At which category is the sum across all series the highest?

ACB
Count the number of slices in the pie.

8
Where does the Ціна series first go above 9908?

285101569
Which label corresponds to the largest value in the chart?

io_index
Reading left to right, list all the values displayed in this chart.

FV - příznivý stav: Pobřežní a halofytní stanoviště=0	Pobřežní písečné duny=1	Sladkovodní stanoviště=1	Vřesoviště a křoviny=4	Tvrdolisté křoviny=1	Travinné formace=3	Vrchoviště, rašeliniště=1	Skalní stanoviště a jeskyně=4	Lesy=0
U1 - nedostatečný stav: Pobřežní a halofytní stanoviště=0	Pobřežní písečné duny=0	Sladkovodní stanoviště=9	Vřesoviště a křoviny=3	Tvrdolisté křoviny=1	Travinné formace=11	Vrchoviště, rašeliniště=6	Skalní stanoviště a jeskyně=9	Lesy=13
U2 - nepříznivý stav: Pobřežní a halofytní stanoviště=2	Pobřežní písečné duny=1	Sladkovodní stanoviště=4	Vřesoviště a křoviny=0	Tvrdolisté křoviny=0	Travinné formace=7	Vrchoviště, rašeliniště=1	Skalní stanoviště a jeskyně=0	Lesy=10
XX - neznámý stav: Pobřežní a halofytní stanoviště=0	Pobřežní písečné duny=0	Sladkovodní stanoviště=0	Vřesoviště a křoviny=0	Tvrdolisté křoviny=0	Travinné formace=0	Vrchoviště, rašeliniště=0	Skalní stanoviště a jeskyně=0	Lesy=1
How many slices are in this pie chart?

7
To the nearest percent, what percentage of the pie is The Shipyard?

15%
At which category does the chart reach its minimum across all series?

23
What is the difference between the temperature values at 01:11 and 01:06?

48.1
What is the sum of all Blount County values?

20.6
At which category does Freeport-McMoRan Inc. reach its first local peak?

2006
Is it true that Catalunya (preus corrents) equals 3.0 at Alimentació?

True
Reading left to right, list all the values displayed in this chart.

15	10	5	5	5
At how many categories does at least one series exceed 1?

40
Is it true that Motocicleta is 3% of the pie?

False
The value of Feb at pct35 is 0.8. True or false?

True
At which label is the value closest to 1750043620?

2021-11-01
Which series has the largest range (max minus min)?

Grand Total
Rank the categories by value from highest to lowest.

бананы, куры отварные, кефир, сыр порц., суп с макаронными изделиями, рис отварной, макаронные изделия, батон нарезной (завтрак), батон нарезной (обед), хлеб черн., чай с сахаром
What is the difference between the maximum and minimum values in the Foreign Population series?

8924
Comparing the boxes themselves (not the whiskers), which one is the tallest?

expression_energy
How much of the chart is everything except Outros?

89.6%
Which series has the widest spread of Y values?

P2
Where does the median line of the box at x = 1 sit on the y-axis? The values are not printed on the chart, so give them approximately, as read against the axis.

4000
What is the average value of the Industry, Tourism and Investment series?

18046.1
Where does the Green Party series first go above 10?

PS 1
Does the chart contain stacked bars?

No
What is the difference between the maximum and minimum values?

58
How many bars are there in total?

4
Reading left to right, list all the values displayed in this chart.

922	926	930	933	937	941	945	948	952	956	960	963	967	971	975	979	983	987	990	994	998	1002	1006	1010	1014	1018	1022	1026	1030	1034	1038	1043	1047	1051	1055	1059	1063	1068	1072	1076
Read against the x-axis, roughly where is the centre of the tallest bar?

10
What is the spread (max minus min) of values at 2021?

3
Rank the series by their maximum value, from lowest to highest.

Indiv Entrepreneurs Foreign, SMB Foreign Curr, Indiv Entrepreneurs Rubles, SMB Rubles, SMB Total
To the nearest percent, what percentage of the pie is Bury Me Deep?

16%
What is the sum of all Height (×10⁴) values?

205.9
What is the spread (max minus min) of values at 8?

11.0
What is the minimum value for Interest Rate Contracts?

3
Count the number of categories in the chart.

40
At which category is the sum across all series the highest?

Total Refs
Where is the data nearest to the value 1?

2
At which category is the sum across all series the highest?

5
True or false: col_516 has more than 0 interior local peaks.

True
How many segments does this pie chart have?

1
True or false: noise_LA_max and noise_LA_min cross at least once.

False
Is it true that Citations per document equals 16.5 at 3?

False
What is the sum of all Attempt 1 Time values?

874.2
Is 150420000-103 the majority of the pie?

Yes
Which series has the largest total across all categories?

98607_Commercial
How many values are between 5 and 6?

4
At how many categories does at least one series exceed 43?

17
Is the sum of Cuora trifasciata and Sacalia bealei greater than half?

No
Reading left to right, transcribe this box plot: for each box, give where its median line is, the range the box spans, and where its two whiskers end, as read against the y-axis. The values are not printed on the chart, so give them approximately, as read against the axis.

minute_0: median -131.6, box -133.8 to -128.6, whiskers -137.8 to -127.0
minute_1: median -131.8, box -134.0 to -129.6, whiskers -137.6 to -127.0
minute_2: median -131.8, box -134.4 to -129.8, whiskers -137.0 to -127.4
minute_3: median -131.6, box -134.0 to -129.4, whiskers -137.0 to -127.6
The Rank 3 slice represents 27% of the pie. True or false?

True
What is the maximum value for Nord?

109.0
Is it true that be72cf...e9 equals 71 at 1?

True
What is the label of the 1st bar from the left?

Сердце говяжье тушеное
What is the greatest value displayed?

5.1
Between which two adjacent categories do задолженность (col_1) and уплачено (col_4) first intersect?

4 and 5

▬▬▬▬▬▬

> **TASK REQUIREMENTS**
Copy out all of the items above word for word, line by line, with no changes.

> **RESPONSE AREA**
At which category is the sum across all series the highest?

ACB
Count the number of slices in the pie.

8
Where does the Ціна series first go above 9908?

285101569
Which label corresponds to the largest value in the chart?

io_index
Reading left to right, list all the values displayed in this chart.

FV - příznivý stav: Pobřežní a halofytní stanoviště=0	Pobřežní písečné duny=1	Sladkovodní stanoviště=1	Vřesoviště a křoviny=4	Tvrdolisté křoviny=1	Travinné formace=3	Vrchoviště, rašeliniště=1	Skalní stanoviště a jeskyně=4	Lesy=0
U1 - nedostatečný stav: Pobřežní a halofytní stanoviště=0	Pobřežní písečné duny=0	Sladkovodní stanoviště=9	Vřesoviště a křoviny=3	Tvrdolisté křoviny=1	Travinné formace=11	Vrchoviště, rašeliniště=6	Skalní stanoviště a jeskyně=9	Lesy=13
U2 - nepříznivý stav: Pobřežní a halofytní stanoviště=2	Pobřežní písečné duny=1	Sladkovodní stanoviště=4	Vřesoviště a křoviny=0	Tvrdolisté křoviny=0	Travinné formace=7	Vrchoviště, rašeliniště=1	Skalní stanoviště a jeskyně=0	Lesy=10
XX - neznámý stav: Pobřežní a halofytní stanoviště=0	Pobřežní písečné duny=0	Sladkovodní stanoviště=0	Vřesoviště a křoviny=0	Tvrdolisté křoviny=0	Travinné formace=0	Vrchoviště, rašeliniště=0	Skalní stanoviště a jeskyně=0	Lesy=1
How many slices are in this pie chart?

7
To the nearest percent, what percentage of the pie is The Shipyard?

15%
At which category does the chart reach its minimum across all series?

23
What is the difference between the temperature values at 01:11 and 01:06?

48.1
What is the sum of all Blount County values?

20.6
At which category does Freeport-McMoRan Inc. reach its first local peak?

2006
Is it true that Catalunya (preus corrents) equals 3.0 at Alimentació?

True
Reading left to right, list all the values displayed in this chart.

15	10	5	5	5
At how many categories does at least one series exceed 1?

40
Is it true that Motocicleta is 3% of the pie?

False
The value of Feb at pct35 is 0.8. True or false?

True
At which label is the value closest to 1750043620?

2021-11-01
Which series has the largest range (max minus min)?

Grand Total
Rank the categories by value from highest to lowest.

бананы, куры отварные, кефир, сыр порц., суп с макаронными изделиями, рис отварной, макаронные изделия, батон нарезной (завтрак), батон нарезной (обед), хлеб черн., чай с сахаром
What is the difference between the maximum and minimum values in the Foreign Population series?

8924
Comparing the boxes themselves (not the whiskers), which one is the tallest?

expression_energy
How much of the chart is everything except Outros?

89.6%
Which series has the widest spread of Y values?

P2
Where does the median line of the box at x = 1 sit on the y-axis? The values are not printed on the chart, so give them approximately, as read against the axis.

4000
What is the average value of the Industry, Tourism and Investment series?

18046.1
Where does the Green Party series first go above 10?

PS 1
Does the chart contain stacked bars?

No
What is the difference between the maximum and minimum values?

58
How many bars are there in total?

4
Reading left to right, list all the values displayed in this chart.

922	926	930	933	937	941	945	948	952	956	960	963	967	971	975	979	983	987	990	994	998	1002	1006	1010	1014	1018	1022	1026	1030	1034	1038	1043	1047	1051	1055	1059	1063	1068	1072	1076
Read against the x-axis, roughly where is the centre of the tallest bar?

10
What is the spread (max minus min) of values at 2021?

3
Rank the series by their maximum value, from lowest to highest.

Indiv Entrepreneurs Foreign, SMB Foreign Curr, Indiv Entrepreneurs Rubles, SMB Rubles, SMB Total
To the nearest percent, what percentage of the pie is Bury Me Deep?

16%
What is the sum of all Height (×10⁴) values?

205.9
What is the spread (max minus min) of values at 8?

11.0
What is the minimum value for Interest Rate Contracts?

3
Count the number of categories in the chart.

40
At which category is the sum across all series the highest?

Total Refs
Where is the data nearest to the value 1?

2
At which category is the sum across all series the highest?

5
True or false: col_516 has more than 0 interior local peaks.

True
How many segments does this pie chart have?

1
True or false: noise_LA_max and noise_LA_min cross at least once.

False
Is it true that Citations per document equals 16.5 at 3?

False
What is the sum of all Attempt 1 Time values?

874.2
Is 150420000-103 the majority of the pie?

Yes
Which series has the largest total across all categories?

98607_Commercial
How many values are between 5 and 6?

4
At how many categories does at least one series exceed 43?

17
Is the sum of Cuora trifasciata and Sacalia bealei greater than half?

No
Reading left to right, transcribe this box plot: for each box, give where its median line is, the range the box spans, and where its two whiskers end, as read against the y-axis. The values are not printed on the chart, so give them approximately, as read against the axis.

minute_0: median -131.6, box -133.8 to -128.6, whiskers -137.8 to -127.0
minute_1: median -131.8, box -134.0 to -129.6, whiskers -137.6 to -127.0
minute_2: median -131.8, box -134.4 to -129.8, whiskers -137.0 to -127.4
minute_3: median -131.6, box -134.0 to -129.4, whiskers -137.0 to -127.6
The Rank 3 slice represents 27% of the pie. True or false?

True
What is the maximum value for Nord?

109.0
Is it true that be72cf...e9 equals 71 at 1?

True
What is the label of the 1st bar from the left?

Сердце говяжье тушеное
What is the greatest value displayed?

5.1
Between which two adjacent categories do задолженность (col_1) and уплачено (col_4) first intersect?

4 and 5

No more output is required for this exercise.